Video yakın zamanda yayınlandı Proje Veritas ve viral hale geldi. Aşağıda görebilirsiniz.

İşitme engelliler için veya videoyu izleyemiyorsanız Schulkin şunu söylüyor:

“[…] Dediğim gibi insanlar özellikle belirli mahallelerin farkına varmıyorlar, insanları otobüsle oy vermeye götürüyorlar. […] Onları otobüsle gezdiriyorlar. Onları bir otobüse bindiriyorlar ve anket sitesinden anket sitesine gidiyorlar.”

Gazeteci, otobüslerin siyahlar ve Hispanikler için azınlık mahalleleri etrafında hareket edip etmediğini soruyor ve Schulkin isteksizce bunu kabul ederken aynı zamanda bu otobüsleri Çin mahallelerinde de kullandıklarını söylüyor.

Schulkin'e göre Demokratlar bu yöntemi "kendilerine daha fazla oy" almak için kullanıyor çünkü "hepsi adaylık için yarışıyor".

Bu, gazetecinin New York'taki seçmen kimliği yasalarını sormasına neden oluyor; burada Schulkin, eyalette kimlik yasalarının olmadığını ve "hayır soramazsınız, soramazsınız […] seçmen kimliğini isteyemezsiniz" dediğini belirtir. ”. Yani insanların sandık başına gitme ve oy kullanma zamanı geldiğinde kimlik göstermelerine gerek yok.

Hem Schulkin hem de gazeteci seçmen kimliğinin talep edilmesine ilişkin bir yasanın olması gerektiğine inanıyor ancak böyle bir yasa yok.

Gazeteci, Seçim Kurulu Komiseri olarak neden oy vermek için gerekli olan yasayı değiştiremediğini soruyor. Her şeyin yasa koyucuların elinde olduğunu söyleyerek yanıt veriyor.

Schulkin ayrıca, devamsız oy pusulası sahtekarlığının binlerce kişiye ulaştığını ve kendisine Hillary Clinton'un seçmen kimlik yasalarını desteklemediği söylendiğinde Demokratların yaptığı her şeye her zaman deli olmadığını ve kendisini giderek daha Muhafazakar bulduğunu söyleyerek yanıt verdiğini belirtiyor. yaşlanır.

Schulkin daha sonra seçmen sahtekarlığıyla ilgili bombayı attı ve şunu söyledi:

“Kimlik kartlarını verdi, [Bill] de Blasio [New York City'den Mayer]. Bunu yapmazlar… bu ehliyet yerine geçer, ama onu her şey için kullanabilirsiniz. Ama gerçekte kim olduklarını görmek için insanları incelemediler.

 

“Herkes oraya girip 'Ben Joe Smith'im, kimlik kartı istiyorum' diyebilir.
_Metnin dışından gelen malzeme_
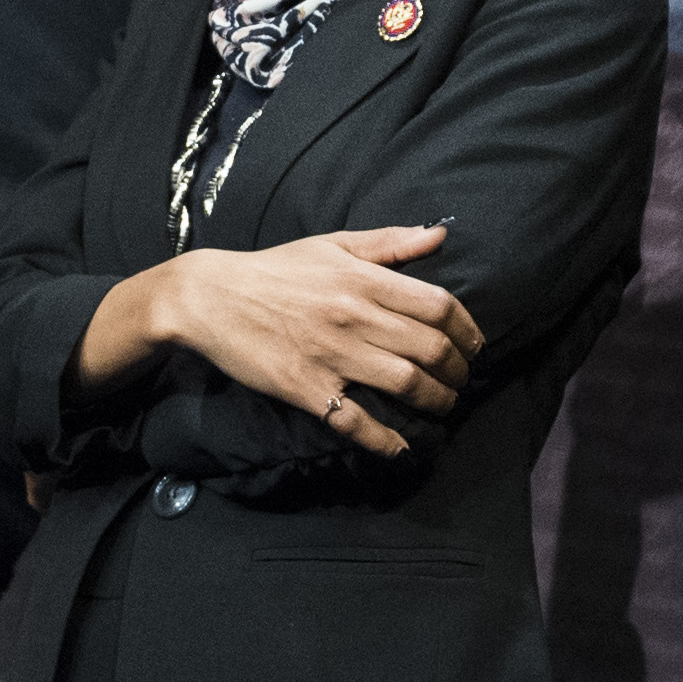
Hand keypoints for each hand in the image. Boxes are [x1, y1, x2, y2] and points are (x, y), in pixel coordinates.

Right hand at [80, 225, 482, 452]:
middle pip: (430, 349)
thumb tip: (439, 234)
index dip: (468, 330)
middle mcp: (353, 316)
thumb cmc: (275, 269)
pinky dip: (386, 440)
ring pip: (405, 384)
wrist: (209, 296)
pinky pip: (356, 420)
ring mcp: (331, 354)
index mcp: (363, 279)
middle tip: (461, 380)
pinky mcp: (306, 387)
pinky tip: (402, 447)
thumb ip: (388, 243)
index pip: (439, 305)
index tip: (473, 345)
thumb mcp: (331, 244)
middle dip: (457, 371)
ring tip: (443, 406)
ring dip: (436, 401)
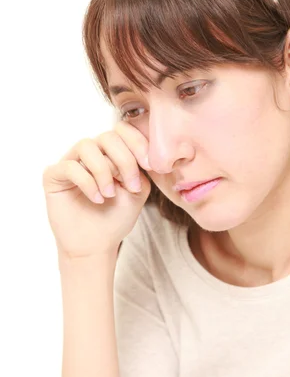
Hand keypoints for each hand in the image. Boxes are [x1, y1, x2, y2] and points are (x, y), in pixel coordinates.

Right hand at [42, 121, 151, 258]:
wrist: (96, 244)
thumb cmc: (116, 218)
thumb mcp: (138, 191)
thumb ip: (140, 169)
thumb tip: (143, 153)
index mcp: (111, 153)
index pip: (122, 131)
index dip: (137, 143)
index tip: (148, 166)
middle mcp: (91, 154)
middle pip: (107, 136)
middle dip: (124, 160)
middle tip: (131, 186)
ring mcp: (71, 162)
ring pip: (86, 146)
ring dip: (103, 170)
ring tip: (110, 194)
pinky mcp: (54, 176)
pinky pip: (70, 166)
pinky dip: (87, 182)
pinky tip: (97, 199)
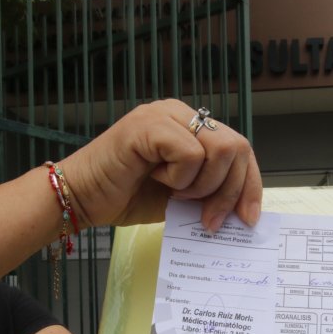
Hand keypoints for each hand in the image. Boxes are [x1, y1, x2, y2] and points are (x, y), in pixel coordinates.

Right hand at [61, 99, 261, 229]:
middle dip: (230, 192)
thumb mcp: (181, 198)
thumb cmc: (125, 196)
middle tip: (208, 219)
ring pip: (220, 149)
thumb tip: (243, 212)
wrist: (82, 199)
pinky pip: (190, 154)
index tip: (247, 219)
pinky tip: (156, 178)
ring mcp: (165, 114)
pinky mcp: (149, 124)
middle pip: (237, 147)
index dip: (250, 185)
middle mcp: (181, 114)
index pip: (239, 149)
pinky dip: (180, 177)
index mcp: (191, 127)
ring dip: (203, 184)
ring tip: (175, 193)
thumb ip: (209, 194)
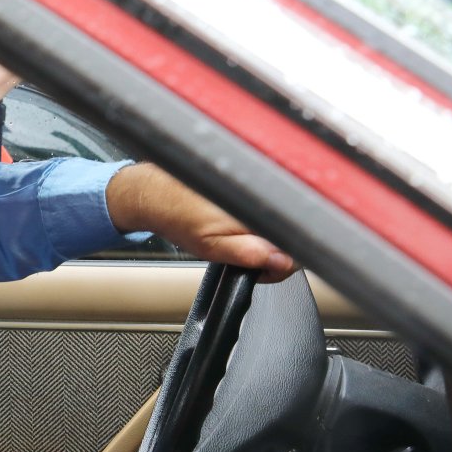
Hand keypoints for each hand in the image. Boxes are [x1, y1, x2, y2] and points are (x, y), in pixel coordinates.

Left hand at [105, 163, 295, 282]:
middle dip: (275, 251)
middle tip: (246, 255)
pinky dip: (262, 221)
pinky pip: (271, 210)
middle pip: (292, 234)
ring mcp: (261, 186)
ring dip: (268, 236)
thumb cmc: (178, 217)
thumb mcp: (211, 246)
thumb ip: (249, 254)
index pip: (294, 245)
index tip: (262, 269)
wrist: (157, 192)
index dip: (281, 265)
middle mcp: (264, 192)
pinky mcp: (256, 181)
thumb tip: (283, 261)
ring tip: (239, 237)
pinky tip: (241, 222)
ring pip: (283, 224)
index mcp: (258, 209)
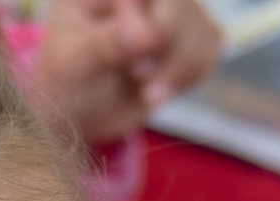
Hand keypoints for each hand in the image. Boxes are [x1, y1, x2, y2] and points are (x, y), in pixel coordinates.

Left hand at [29, 0, 222, 145]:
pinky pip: (211, 46)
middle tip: (137, 75)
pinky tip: (160, 88)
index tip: (138, 45)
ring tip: (145, 90)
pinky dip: (191, 75)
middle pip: (179, 2)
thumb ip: (104, 44)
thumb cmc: (67, 81)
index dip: (143, 9)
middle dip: (166, 42)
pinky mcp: (192, 34)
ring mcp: (171, 8)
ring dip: (180, 67)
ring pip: (202, 24)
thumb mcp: (72, 64)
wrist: (83, 111)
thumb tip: (143, 33)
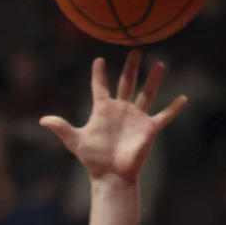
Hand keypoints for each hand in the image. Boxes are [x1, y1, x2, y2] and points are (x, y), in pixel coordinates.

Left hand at [40, 52, 186, 182]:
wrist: (111, 175)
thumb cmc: (93, 159)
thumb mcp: (75, 140)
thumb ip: (61, 127)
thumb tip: (41, 120)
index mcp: (103, 110)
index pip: (100, 87)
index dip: (99, 74)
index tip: (98, 60)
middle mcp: (121, 110)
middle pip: (126, 83)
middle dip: (130, 67)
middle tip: (135, 49)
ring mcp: (136, 118)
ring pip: (146, 93)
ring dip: (153, 79)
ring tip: (159, 63)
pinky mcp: (148, 129)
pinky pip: (164, 116)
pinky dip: (173, 108)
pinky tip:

Bu çok saçma. Sadece seçmen sahtekarlığı değil, her türlü sahtekarlık var.”

Komik bir şekilde, görüşme sırasında gazeteci bu tür bir yolsuzluğun kendisini Hillary Clinton'a oy vermekten alıkoyabileceğini söylüyor ancak kendisi şöyle yanıt veriyor:

"[Hillary'ye oy vermezdim] ama başka seçeneğim yok."

Schulkin, dolandırıcılığın bedelini vergi mükelleflerinin ödediğini ve Belediye Başkanı de Blasio'nun bunu umursamadığını, çünkü vergi mükelleflerinin göçmen gruplarına, Müslümanlara ve çok sayıda kayıtsız seçmene, herkesin oy verebileceği hileli sistem aracılığıyla oy vermesi için para ödediğini söyleyerek sözlerini bitiriyor. içeri girin ve oy verin.

Gerçek vatandaşların oylarının, hileli oylarla karşılaştırılabileceği için sayılmayabileceğini belirtiyor. Amerikan halkı belirli bir partiye veya belirli tekliflere oy vermeyi umsa bile, yeterince hileli seçmen almak sistemle oyun oynuyor.

Bu tür seçmen dolandırıcılığının Kasım ayında kimin seçileceği konusunda büyük bir rol oynayabileceğini düşünmek korkutucu; ancak Wikileaks e-postalarının gösterdiği gibi, Clinton zaten yıkıcı taktiklerle DNC adaylığını garanti altına almıştı, dolayısıyla bu tür entrikaların ön seçimlerde de devreye girmesi pek olası değil.